[Extracted material Boundary: Start]

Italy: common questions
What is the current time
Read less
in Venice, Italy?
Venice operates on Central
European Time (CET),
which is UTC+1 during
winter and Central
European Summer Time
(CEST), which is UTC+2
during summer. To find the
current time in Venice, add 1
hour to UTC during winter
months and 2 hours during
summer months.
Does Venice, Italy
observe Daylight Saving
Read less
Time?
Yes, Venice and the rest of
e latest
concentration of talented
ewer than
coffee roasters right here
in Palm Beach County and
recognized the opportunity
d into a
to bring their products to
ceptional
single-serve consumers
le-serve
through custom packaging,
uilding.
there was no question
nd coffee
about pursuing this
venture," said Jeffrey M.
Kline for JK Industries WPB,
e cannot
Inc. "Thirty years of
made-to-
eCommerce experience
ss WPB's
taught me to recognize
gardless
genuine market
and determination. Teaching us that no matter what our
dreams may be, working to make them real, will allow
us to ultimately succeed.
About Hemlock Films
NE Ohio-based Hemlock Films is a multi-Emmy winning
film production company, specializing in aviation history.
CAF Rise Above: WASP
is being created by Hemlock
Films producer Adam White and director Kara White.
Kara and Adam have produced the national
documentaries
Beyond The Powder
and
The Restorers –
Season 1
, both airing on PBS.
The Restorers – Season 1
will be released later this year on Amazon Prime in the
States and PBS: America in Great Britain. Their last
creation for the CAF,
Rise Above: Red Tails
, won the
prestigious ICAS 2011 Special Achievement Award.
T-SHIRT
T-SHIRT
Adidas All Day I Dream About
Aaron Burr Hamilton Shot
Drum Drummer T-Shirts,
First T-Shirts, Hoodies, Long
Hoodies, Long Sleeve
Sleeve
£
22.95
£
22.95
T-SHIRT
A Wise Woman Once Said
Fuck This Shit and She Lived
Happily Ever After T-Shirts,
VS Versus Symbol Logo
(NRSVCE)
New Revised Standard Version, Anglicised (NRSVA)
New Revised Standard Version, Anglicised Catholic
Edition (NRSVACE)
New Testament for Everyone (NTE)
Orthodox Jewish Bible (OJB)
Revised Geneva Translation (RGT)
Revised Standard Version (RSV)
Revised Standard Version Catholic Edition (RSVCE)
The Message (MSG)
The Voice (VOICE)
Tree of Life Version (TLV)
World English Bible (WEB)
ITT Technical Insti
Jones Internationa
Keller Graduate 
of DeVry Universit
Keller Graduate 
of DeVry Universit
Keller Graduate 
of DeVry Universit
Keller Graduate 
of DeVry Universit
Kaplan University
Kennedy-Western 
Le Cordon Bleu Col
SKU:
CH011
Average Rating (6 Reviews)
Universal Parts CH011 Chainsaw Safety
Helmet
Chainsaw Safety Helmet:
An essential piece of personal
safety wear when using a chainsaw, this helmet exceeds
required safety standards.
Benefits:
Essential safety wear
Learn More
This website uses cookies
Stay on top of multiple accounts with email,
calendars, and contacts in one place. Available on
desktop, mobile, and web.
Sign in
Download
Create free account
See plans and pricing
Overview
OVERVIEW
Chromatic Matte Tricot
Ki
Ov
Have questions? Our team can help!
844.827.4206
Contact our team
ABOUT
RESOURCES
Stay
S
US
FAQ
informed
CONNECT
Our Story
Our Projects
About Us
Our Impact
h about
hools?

[Extracted material Boundary: End]

_Problem statement_
Copy out the range of lines above starting at the line with "coffee roasters right here" and ending at the line with "prestigious ICAS 2011", exactly and including both.

_Expected answer_
coffee roasters right here
in Palm Beach County and
recognized the opportunity
d into a
to bring their products to
ceptional
single-serve consumers
le-serve
through custom packaging,
uilding.
there was no question
nd coffee
about pursuing this
venture," said Jeffrey M.
Kline for JK Industries WPB,
e cannot
Inc. "Thirty years of
made-to-
eCommerce experience
ss WPB's
taught me to recognize
gardless
genuine market
and determination. Teaching us that no matter what our
dreams may be, working to make them real, will allow
us to ultimately succeed.
About Hemlock Films
NE Ohio-based Hemlock Films is a multi-Emmy winning
film production company, specializing in aviation history.
CAF Rise Above: WASP
is being created by Hemlock
Films producer Adam White and director Kara White.
Kara and Adam have produced the national
documentaries
Beyond The Powder
and
The Restorers –
Season 1
, both airing on PBS.
The Restorers – Season 1
will be released later this year on Amazon Prime in the
States and PBS: America in Great Britain. Their last
creation for the CAF,
Rise Above: Red Tails
, won the
prestigious ICAS 2011 Special Achievement Award.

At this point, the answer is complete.